- **PROVIDED ENTRIES**
----------------------------------------

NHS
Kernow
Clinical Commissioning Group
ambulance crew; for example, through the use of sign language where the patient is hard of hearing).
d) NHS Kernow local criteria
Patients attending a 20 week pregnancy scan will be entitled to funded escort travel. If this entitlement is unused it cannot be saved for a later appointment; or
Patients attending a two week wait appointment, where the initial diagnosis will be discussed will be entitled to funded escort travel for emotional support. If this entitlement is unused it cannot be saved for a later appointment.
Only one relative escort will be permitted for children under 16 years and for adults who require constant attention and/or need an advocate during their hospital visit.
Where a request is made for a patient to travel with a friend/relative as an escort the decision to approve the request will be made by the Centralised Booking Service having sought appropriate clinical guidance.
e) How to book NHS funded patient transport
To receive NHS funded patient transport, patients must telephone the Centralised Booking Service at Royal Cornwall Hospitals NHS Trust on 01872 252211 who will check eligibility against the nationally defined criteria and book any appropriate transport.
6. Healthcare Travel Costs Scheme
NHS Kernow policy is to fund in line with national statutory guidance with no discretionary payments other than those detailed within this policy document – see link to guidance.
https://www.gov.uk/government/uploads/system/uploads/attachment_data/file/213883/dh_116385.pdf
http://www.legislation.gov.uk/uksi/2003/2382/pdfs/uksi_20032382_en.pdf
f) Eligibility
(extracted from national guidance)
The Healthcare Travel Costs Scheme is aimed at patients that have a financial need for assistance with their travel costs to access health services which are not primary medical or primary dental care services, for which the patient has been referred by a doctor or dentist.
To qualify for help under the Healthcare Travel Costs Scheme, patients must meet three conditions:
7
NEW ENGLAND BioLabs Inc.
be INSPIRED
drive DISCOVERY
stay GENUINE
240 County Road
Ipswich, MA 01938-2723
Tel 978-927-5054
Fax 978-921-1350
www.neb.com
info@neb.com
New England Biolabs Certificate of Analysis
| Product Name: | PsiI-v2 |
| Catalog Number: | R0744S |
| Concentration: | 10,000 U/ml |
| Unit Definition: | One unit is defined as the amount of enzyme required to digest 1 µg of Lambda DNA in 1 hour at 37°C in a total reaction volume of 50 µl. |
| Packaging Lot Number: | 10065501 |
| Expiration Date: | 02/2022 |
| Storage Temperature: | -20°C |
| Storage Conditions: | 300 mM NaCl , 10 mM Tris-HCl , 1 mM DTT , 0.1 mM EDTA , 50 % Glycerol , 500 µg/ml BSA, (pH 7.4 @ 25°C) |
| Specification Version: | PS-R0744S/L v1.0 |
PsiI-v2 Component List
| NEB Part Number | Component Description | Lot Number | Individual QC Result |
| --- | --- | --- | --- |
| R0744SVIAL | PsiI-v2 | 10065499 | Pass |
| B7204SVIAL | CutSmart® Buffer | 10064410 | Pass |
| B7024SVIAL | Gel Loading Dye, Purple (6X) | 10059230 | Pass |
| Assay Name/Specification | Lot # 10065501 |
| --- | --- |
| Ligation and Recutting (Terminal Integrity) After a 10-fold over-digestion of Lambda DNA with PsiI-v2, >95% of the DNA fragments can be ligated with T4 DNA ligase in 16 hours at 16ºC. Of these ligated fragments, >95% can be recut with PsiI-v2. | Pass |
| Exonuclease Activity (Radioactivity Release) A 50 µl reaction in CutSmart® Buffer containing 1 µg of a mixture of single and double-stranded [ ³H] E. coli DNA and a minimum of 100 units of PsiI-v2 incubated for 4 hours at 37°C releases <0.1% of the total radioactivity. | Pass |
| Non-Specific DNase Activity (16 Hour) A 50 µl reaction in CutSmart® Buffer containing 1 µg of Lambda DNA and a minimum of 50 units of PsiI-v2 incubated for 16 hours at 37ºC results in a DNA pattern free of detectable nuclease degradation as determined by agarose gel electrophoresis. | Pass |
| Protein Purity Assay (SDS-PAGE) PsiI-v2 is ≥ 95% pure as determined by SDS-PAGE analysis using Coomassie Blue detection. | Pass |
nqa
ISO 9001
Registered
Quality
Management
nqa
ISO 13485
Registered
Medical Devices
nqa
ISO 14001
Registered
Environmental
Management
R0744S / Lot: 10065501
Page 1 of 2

----------------------------------------

- **EXERCISE**
Copy the lines above exactly, beginning at the line that has "Patients attending a two" and stopping after the line that has "6. Healthcare Travel Costs Scheme", and omit the rest.

- **SOLUTION FOR THIS TASK**
Patients attending a two week wait appointment, where the initial diagnosis will be discussed will be entitled to funded escort travel for emotional support. If this entitlement is unused it cannot be saved for a later appointment.
Only one relative escort will be permitted for children under 16 years and for adults who require constant attention and/or need an advocate during their hospital visit.
Where a request is made for a patient to travel with a friend/relative as an escort the decision to approve the request will be made by the Centralised Booking Service having sought appropriate clinical guidance.
e) How to book NHS funded patient transport
To receive NHS funded patient transport, patients must telephone the Centralised Booking Service at Royal Cornwall Hospitals NHS Trust on 01872 252211 who will check eligibility against the nationally defined criteria and book any appropriate transport.
6. Healthcare Travel Costs Scheme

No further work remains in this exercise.